What you need to do:
- A) In the article on Kentucky's Republican presidential caucus, what year did either Kentucky party last hold a caucus?
- B) Shorten the paragraph of the Kentucky caucus article that begins "A report of Kentucky's 1988-89 interim Joint Committee," keeping its main facts.

Reading passage:

==*==

The planning process ahead of March’s Kentucky Republican U.S. presidential caucus is new to most regional party leaders and many are reserving judgment on it until after the ballots have been cast.
The party voted in August to move its presidential nominating event from a May primary to a March caucus, due to a Kentucky law preventing a candidate’s name from appearing on the ballot twice.
U.S. Sen. Rand Paul, a Bowling Green Republican, is running for president and the re-election of his congressional seat at the same time. With the caucus, Paul can participate in it, as well as the May primary.
But neither Kentucky party has caucused since 1984, and leaders in Daviess, Hancock, Ohio, McLean and Muhlenberg counties say they’re uncertain about what the process could mean for voter turnout and results.
A report of Kentucky’s 1988-89 interim Joint Committee on Elections and Constitutional Amendments noted that the caucus method used in 1984 was “generally met with dissatisfaction among voters, mainly because many did not understand the process and many who did understand the procedure viewed it as a return to the days when nominees were chosen by a select few, behind closed doors.”
All five counties will use single caucus locations.
Local County Caucus Locations
The Home Place
875 Walnut St.
4255 New Hartford Rd.

==*==

Given records:
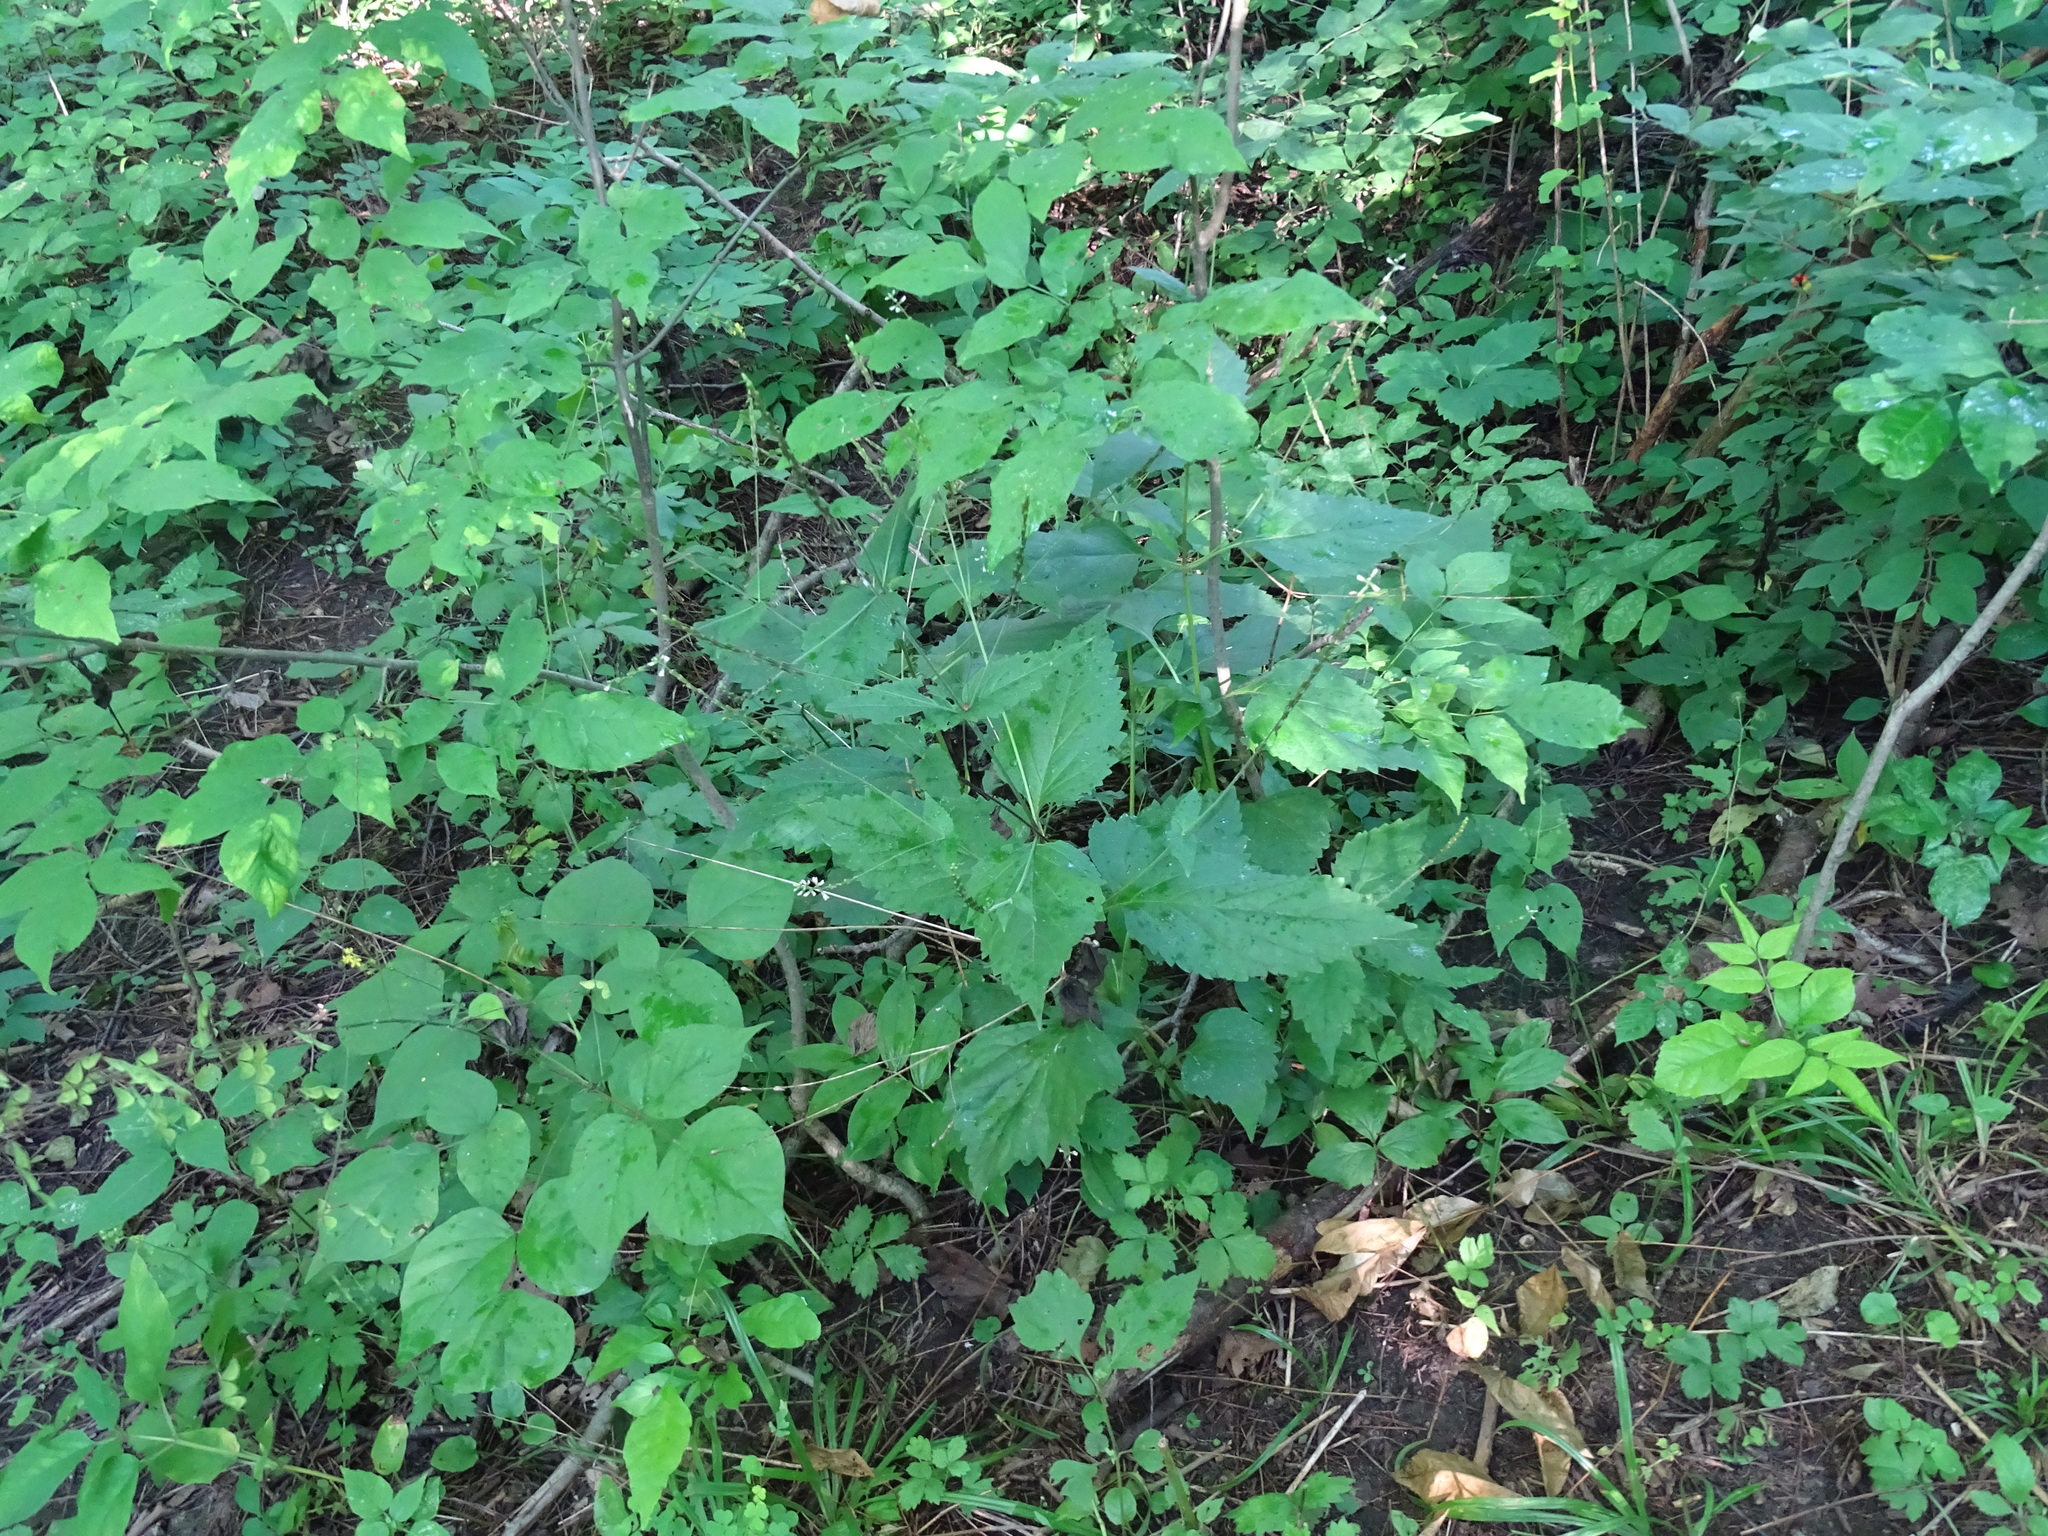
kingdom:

==*==

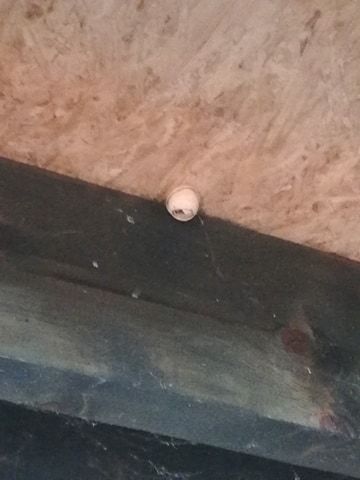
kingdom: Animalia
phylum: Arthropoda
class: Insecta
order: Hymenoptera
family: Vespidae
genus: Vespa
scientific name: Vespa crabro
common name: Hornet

==*==

Solutions to the exercise:
- A) 1984

- B) A 1988-89 report by Kentucky's interim Joint Committee on Elections and Constitutional Amendments found that voters were generally dissatisfied with the 1984 caucus method. Many did not understand the process, and many who did saw it as a return to nominees being chosen by a select few behind closed doors.